== What is needed ==
In the listing below, find the line containing "(25 Cmts.User user)" and the line containing "(via_min_drill 0.508)". Repeat exactly those two lines and every line between them, nothing more.

== Data shown ==
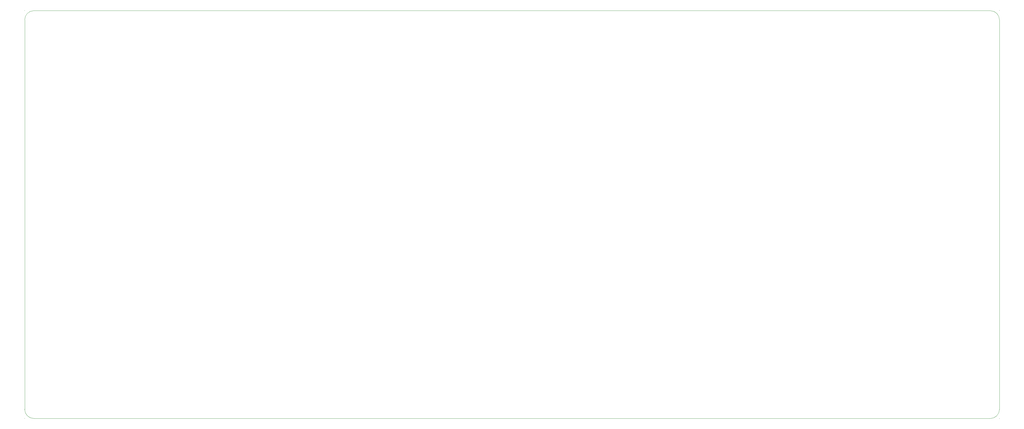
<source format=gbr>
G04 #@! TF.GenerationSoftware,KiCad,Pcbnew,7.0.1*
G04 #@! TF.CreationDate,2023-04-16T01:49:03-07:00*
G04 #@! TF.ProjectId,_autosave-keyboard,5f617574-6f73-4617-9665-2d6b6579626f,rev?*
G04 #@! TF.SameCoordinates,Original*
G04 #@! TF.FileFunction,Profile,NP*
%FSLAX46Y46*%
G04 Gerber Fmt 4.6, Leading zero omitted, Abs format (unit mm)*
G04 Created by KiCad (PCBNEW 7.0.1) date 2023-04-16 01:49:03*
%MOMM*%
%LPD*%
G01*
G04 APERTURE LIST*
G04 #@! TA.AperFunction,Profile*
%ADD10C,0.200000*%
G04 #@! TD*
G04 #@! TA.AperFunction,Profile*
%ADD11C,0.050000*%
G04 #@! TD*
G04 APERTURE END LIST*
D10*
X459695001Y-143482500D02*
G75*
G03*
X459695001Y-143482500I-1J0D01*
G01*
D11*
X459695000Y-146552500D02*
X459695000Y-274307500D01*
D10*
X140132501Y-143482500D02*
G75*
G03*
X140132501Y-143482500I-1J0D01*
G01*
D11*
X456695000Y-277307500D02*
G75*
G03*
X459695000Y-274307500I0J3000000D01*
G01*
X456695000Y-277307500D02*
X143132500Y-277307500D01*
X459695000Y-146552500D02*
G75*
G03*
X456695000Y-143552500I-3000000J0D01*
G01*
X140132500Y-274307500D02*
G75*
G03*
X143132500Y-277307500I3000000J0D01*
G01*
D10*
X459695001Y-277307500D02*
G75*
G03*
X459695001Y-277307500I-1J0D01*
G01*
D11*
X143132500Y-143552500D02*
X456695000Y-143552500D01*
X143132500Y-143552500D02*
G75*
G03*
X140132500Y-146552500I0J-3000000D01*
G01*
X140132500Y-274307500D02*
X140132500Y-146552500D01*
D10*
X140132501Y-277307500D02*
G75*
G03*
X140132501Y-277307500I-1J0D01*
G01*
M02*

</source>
* * *
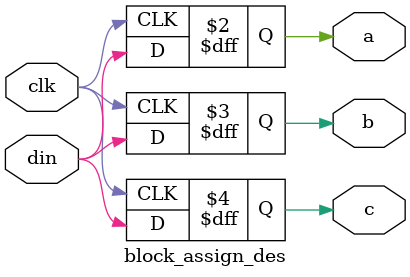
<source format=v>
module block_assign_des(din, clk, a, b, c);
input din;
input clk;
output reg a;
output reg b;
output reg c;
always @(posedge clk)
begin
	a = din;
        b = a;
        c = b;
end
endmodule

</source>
---
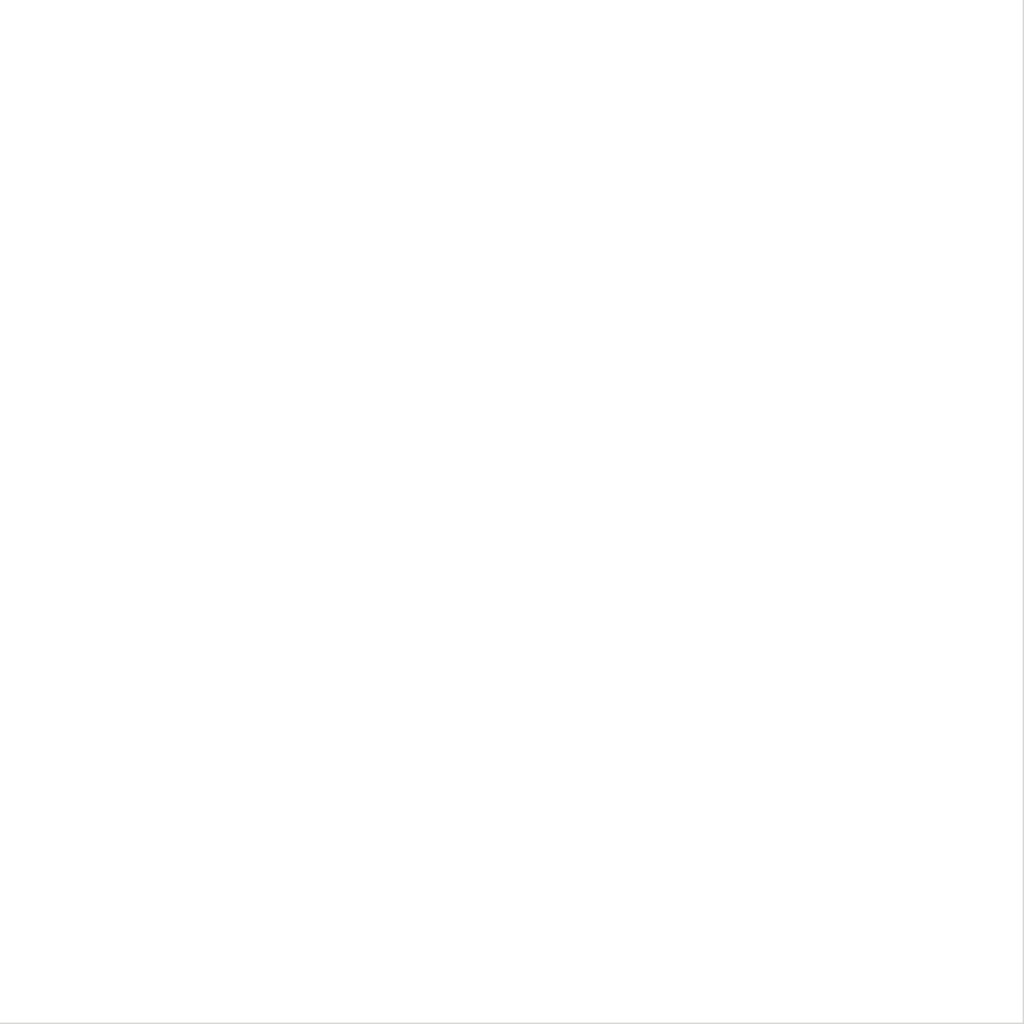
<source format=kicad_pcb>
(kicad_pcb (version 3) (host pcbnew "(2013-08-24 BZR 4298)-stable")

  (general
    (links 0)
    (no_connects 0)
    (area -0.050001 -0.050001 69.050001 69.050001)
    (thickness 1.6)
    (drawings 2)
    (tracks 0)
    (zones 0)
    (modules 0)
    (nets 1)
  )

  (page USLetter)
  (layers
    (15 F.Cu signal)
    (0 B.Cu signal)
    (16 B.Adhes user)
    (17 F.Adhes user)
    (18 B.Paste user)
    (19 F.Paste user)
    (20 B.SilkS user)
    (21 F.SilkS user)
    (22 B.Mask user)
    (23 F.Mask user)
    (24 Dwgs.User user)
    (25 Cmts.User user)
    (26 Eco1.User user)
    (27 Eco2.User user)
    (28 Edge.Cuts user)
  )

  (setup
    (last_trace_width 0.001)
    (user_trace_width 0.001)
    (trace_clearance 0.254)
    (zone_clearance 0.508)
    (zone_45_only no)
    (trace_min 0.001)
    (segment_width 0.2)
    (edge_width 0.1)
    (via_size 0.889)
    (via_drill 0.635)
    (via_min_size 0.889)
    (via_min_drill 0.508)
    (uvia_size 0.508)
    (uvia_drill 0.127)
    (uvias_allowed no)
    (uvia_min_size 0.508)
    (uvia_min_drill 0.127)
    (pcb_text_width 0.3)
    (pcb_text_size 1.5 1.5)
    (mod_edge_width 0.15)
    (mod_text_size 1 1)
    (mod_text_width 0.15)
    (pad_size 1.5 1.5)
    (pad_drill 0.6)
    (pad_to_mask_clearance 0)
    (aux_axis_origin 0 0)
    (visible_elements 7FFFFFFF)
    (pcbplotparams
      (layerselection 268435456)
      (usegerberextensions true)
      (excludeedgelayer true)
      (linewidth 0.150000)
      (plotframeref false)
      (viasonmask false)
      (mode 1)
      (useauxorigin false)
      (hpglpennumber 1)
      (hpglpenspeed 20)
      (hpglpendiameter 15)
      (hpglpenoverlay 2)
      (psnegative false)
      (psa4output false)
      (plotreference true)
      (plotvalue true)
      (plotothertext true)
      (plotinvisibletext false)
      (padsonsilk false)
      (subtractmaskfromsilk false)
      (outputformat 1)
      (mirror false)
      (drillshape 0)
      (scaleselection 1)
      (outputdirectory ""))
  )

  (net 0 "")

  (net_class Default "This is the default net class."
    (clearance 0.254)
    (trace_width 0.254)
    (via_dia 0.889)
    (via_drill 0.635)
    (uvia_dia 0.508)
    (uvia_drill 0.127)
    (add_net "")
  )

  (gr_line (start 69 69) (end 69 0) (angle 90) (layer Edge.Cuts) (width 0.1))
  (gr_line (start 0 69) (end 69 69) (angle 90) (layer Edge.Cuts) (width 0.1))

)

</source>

== Reply ==
    (25 Cmts.User user)
    (26 Eco1.User user)
    (27 Eco2.User user)
    (28 Edge.Cuts user)
  )

  (setup
    (last_trace_width 0.001)
    (user_trace_width 0.001)
    (trace_clearance 0.254)
    (zone_clearance 0.508)
    (zone_45_only no)
    (trace_min 0.001)
    (segment_width 0.2)
    (edge_width 0.1)
    (via_size 0.889)
    (via_drill 0.635)
    (via_min_size 0.889)
    (via_min_drill 0.508)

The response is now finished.